Margaret contracted laryngeal tuberculosis and was admitted to a sanatorium run by the Sisters of Charity at Warley, Essex, on 9 April 1925, where she remained until her death on 24 November that same year, and was buried at Kensal Green in north west London. On 22 December 1927 her body was re-interred at Mount Vernon, Liberton, Edinburgh.

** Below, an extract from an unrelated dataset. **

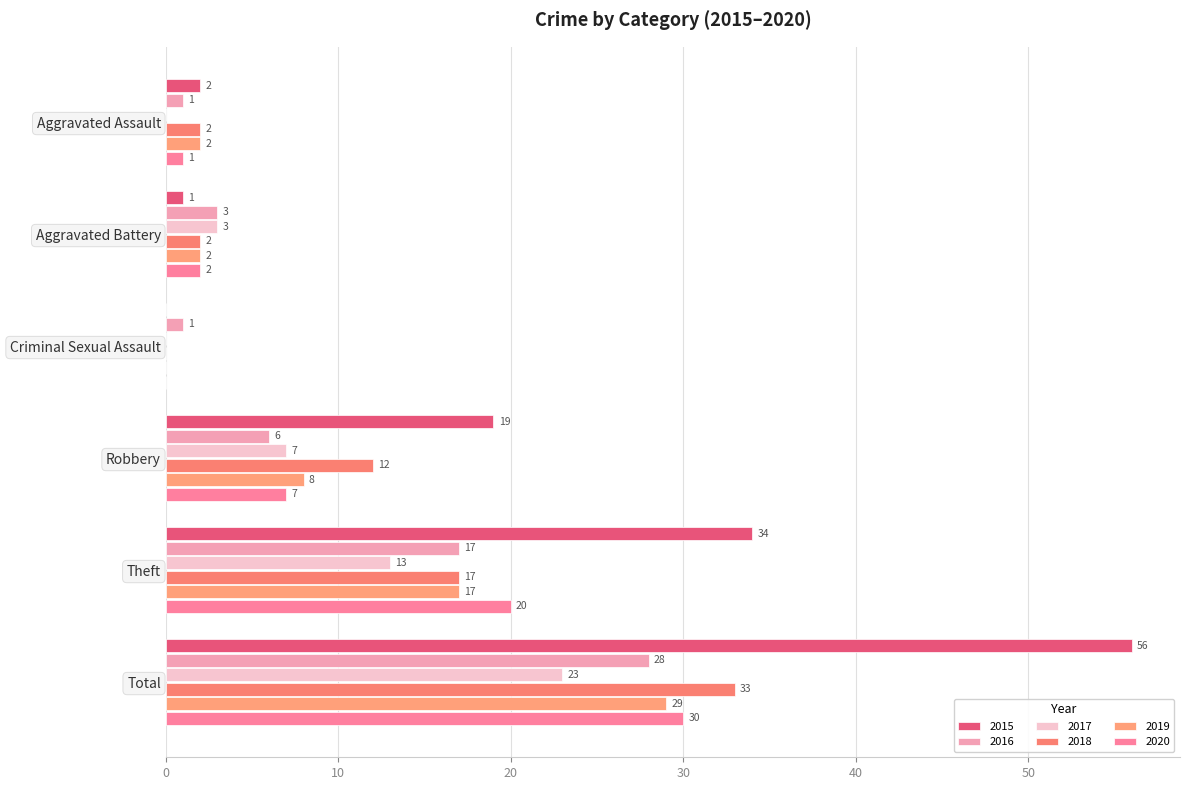

What is the total value across all series at Robbery?

59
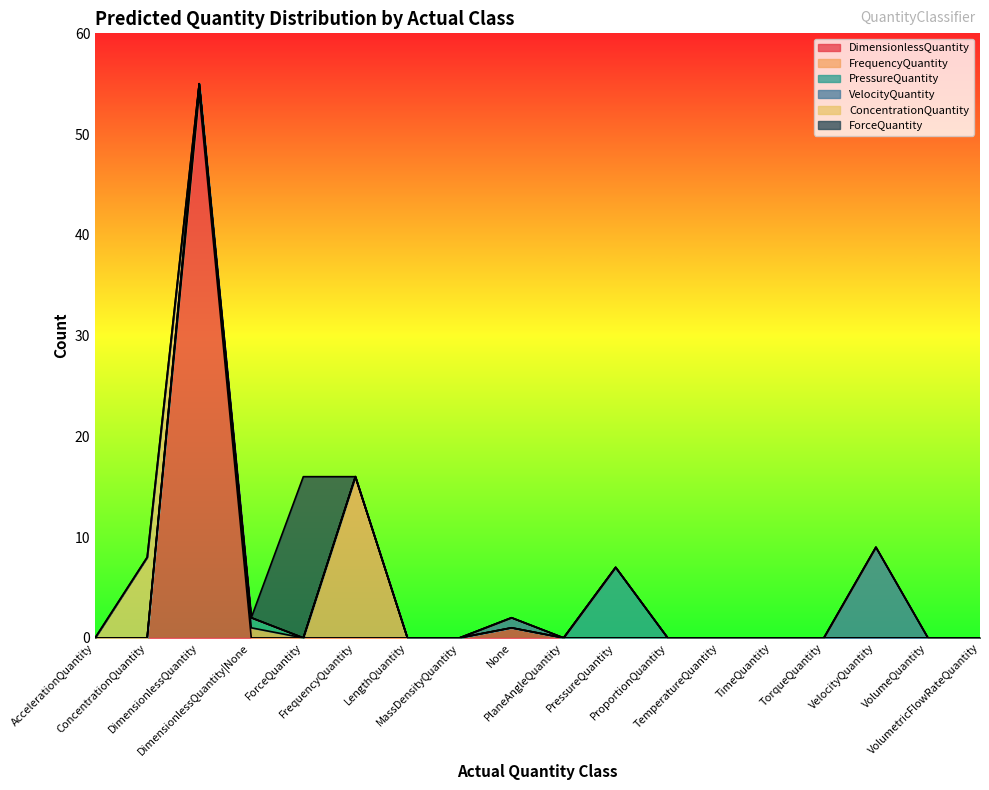

Which series ends up on top after the final intersection of Predicted: DimensionlessQuantity and Predicted: ConcentrationQuantity?

Predicted: DimensionlessQuantity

On 25 October 2003 her remains were again removed and now lie in her home parish church, dedicated to Saint Patrick, in Edinburgh.

The marble slab covering her body has a low relief sculpture of her head in the centre of a cross, but is hard to view unless directly above, as it is white on white.

==Veneration==
Sinclair's cause of beatification was introduced to the Sacred Congregation of Rites in 1942 by Pope Pius XII. On 6 February 1978, 100 years after Scotland's Roman Catholic hierarchy was restored Margaret Sinclair was declared venerable by Pope Paul VI. The process has continued since then; on 1 June 1982, Pope John Paul II said, "Margaret could well be described as one of God's little ones, who through her very simplicity, was touched by God with the strength of real holiness of life, whether as a child, a young woman, an apprentice, a factory worker, a member of a Trade Union or a professed Sister of religion'".

St. Patrick's Church in Old Town, Edinburgh contains the National Shrine of the Venerable Margaret Sinclair.